Fleck, of Huntingdon County, described a long and painful personal journey that included seeking treatment from a Christian counselor and a divorce from his wife in the interview with The Daily News of Huntingdon County published Saturday.
In the months before he spoke to the newspaper, Fleck, 39, had sought advice from the Washington-based Gay & Lesbian Victory Institute on how to come out. The group encouraged him to do it in a way that let constituents know that he was choosing to be as honest as he could and nothing about who he is or what he believes is changing, institute spokesman Denis Dison said Monday.

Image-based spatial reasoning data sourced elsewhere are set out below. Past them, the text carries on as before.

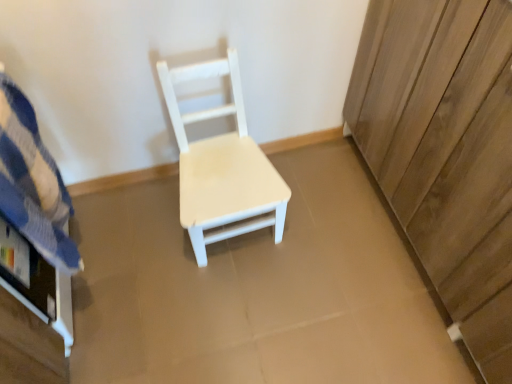
Question: Is wooden dresser at right wider than blue striped fabric at left?

Choices:
 (A) no
 (B) yes

Answer: (B)

Question: Does wooden dresser at right touch blue striped fabric at left?

Choices:
 (A) no
 (B) yes

Answer: (A)

Question: Is wooden dresser at right at the left side of blue striped fabric at left?

Choices:
 (A) no
 (B) yes

Answer: (A)

Question: Considering the relative sizes of wooden dresser at right and blue striped fabric at left in the image provided, is wooden dresser at right bigger than blue striped fabric at left?

Choices:
 (A) no
 (B) yes

Answer: (B)

Question: Is wooden dresser at right oriented towards blue striped fabric at left?

Choices:
 (A) no
 (B) yes

Answer: (B)

Question: From the image's perspective, relative to white matte wood chair at center, is wooden dresser at right above or below?

Choices:
 (A) below
 (B) above

Answer: (B)

Question: From a real-world perspective, is wooden dresser at right above or below white matte wood chair at center?

Choices:
 (A) above
 (B) below

Answer: (A)

Question: Does point coord(392,122) appear closer or farther from the camera than point coord(229,193)?

Choices:
 (A) farther
 (B) closer

Answer: (A)

Question: Is wooden dresser at right wider or thinner than white matte wood chair at center?

Choices:
 (A) thin
 (B) wide

Answer: (B)

Question: In terms of width, does blue striped fabric at left look wider or thinner when compared to white matte wood chair at center?

Choices:
 (A) wide
 (B) thin

Answer: (B)

Question: From a real-world perspective, is blue striped fabric at left above or below white matte wood chair at center?

Choices:
 (A) below
 (B) above

Answer: (B)

Question: Relative to white matte wood chair at center, is blue striped fabric at left in front or behind?

Choices:
 (A) behind
 (B) front

Answer: (B)

Question: Considering the positions of blue striped fabric at left and white matte wood chair at center in the image, is blue striped fabric at left bigger or smaller than white matte wood chair at center?

Choices:
 (A) big
 (B) small

Answer: (B)

Question: Considering the positions of white matte wood chair at center and wooden dresser at right in the image, is white matte wood chair at center taller or shorter than wooden dresser at right?

Choices:
 (A) short
 (B) tall

Answer: (A)

Question: From the image's perspective, is white matte wood chair at center located above or below wooden dresser at right?

Choices:
 (A) below
 (B) above

Answer: (A)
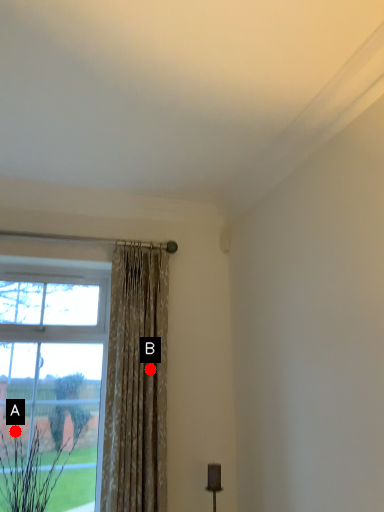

“This is a person who has been living, as a lot of people do, in fear of being found out and when you decide that you’re not going to live that way anymore, it’s an incredibly brave thing to do,” Dison said. “Time will tell how his constituents react.”
Fleck represents a conservative district between Altoona and State College. While coming out will take a burden off Fleck’s shoulders, Dison said, it could hurt his political career, especially considering the conservative nature of Fleck’s district.
Fleck told the Altoona Mirror newspaper on Saturday night that he had been working toward the decision for months, and the day after the initial article was published was “the most incredible day of my life.”
A spokesman for Fleck said Monday he would not respond to a request for comment from The Associated Press. Fleck has been bombarded with emails, calls and messages from across the world and almost all have been positive, said the spokesman, Jeff Jubelirer.
Dison, who spoke to Fleck, said he has gotten a lot of support from the House GOP leadership and his colleagues.
A spokesman for House Republican leaders said Fleck called them before the story was published to let them know about his decision. The spokesman, Steve Miskin, declined to offer any details about the conversation, saying only that Fleck’s decision does not change the fact that he is a respected member of the Republican caucus.
No other Republican state legislator anywhere who is in office now is openly gay, Dison said. State senators who served in the past in California and Minnesota came out while in office, and a Republican state representative in Missouri came out before he left office at the end of that state’s legislative term in May. An openly gay Republican elected to the Ohio House will be sworn in in January.
Fleck also became the first and only current legislator from either party in Pennsylvania’s Legislature who is openly gay. In the next legislative session, he will be joined by Rep.-elect Brian Sims, an openly gay Democrat from Philadelphia.
Fleck attended Liberty University, the evangelical school and cradle of social conservatism founded by the late Rev. Jerry Falwell in Lynchburg, Va. He first ran for the state House of Representatives in 2006 and was re-elected last month to a fourth two-year term.